Report Says “False Equity is on the Rise” in Housing Market
ANNAMARIA
ANDRIOTIS
Mar 20, 2015
blogs.wsj.com/developments
Home prices in some U.S. markets are rising much
faster than rental incomes or what it would cost to build new houses in those
markets, according to a new study by a real estate valuation firm.
The growing gap between sales prices, on one
hand, and rents and so-called “replacement cost” on the other is evidence
of markets that are over-heating, said the report by Jacksonville,
Fla.-based Smithfield & Wainwright. “The build-up of false equity is
on the rise again,” the report states.
Using inflation-adjusted data, the firm
concluded that recent sales prices of single-family homes in 13 states and the
District of Columbia are 10% more on average than what the homes would have
been appraised for using two other methods.
One of those appraisal methods is simply what it
would cost to replace the homes. The other method values homes by applying a
multiplier to what those houses would yield in rental income.
Since home prices bottomed out in the second
quarter of 2011, the firm says, sales prices increased 13.2% on average through
the third quarter of last year nationwide. Meanwhile, rent and reconstruction
costs have increased by only 1.9% and 3.3% on average, respectively, the report
said.
During the last housing boom, inflated
appraisals helped contribute to the run-up in home prices. In December, The
Wall Street Journal reported that appraisers
are increasingly being pressured to inflate home valuations.
In the story, the Office of the Comptroller of
the Currency expressed concern that some of the mortgages banks are giving out
are based on inflated values. Freddie Mac said it had launched fraud
investigations to determine whether lenders had approved mortgages backed by
inflated home appraisals.
In its report, Smithfield & Wainwright
compared home sales data from the Federal Housing Finance Agency with how much
income homes can produce if rented out (based on data from the Department of
Housing and Urban Development) and how much it costs to rebuild homes if they
are destroyed (based on data from building-cost data provider Marshall &
Swift.)
The gap between prices and the other two
variables increased greatly during the last boom. Nationwide, Smithfield &
Wainwright’s data show that home prices on average increased 36% between the
end of 2000 and the end of 2006 after adjusting for inflation while rent and
reconstruction costs increased 5% and 16%, respectively.
The 13 states Smithfield & Wainwright
identified as the most over-heated currently are Arizona, Colorado, Idaho,
Louisiana, Massachusetts, Montana, New Jersey, North Dakota, Oregon, South
Dakota, Utah, Washington, Wyoming as well as the District of Columbia.

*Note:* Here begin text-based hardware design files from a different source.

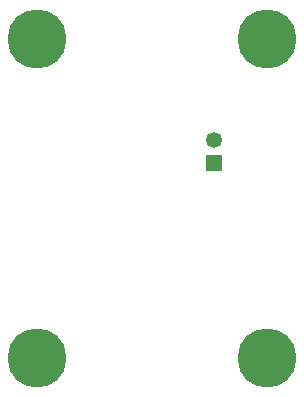
<source format=gbr>
%TF.GenerationSoftware,KiCad,Pcbnew,9.0.6*%
%TF.CreationDate,2025-11-11T14:20:58+00:00*%
%TF.ProjectId,BJT_Astable_Multivibrator_PCB,424a545f-4173-4746-9162-6c655f4d756c,rev?*%
%TF.SameCoordinates,Original*%
%TF.FileFunction,Soldermask,Bot*%
%TF.FilePolarity,Negative*%
%FSLAX46Y46*%
G04 Gerber Fmt 4.6, Leading zero omitted, Abs format (unit mm)*
G04 Created by KiCad (PCBNEW 9.0.6) date 2025-11-11 14:20:58*
%MOMM*%
%LPD*%
G01*
G04 APERTURE LIST*
%ADD10R,1.350000X1.350000*%
%ADD11C,1.350000*%
%ADD12C,5.000000*%
G04 APERTURE END LIST*
D10*
%TO.C,J1*%
X161542500Y-73000000D03*
D11*
X161542500Y-71000000D03*
%TD*%
D12*
%TO.C,H1*%
X146500000Y-62500000D03*
%TD*%
%TO.C,H3*%
X166000000Y-89500000D03*
%TD*%
%TO.C,H2*%
X166000000Y-62500000D03*
%TD*%
%TO.C,H4*%
X146500000Y-89500000D03*
%TD*%
M02*

</source>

It also found 8 states where it claims home
sales prices on average are at least 10% lower than they would cost to rebuild:
Alabama, Connecticut, Illinois, Indiana, Michigan, Mississippi, Nevada and
Ohio.
The appraisal industry says three
factors—comparable sales prices, replacement cost and potential rental
income–should be considered when valuing homes. But some of these factors may
not be relevant to certain appraisals.
For example, the rent factor, may have little
relevance in a market with nothing but owner-occupied homes, says Bill Garber,
director of government and external relations at the Appraisal Institute, an
association of real estate appraisers.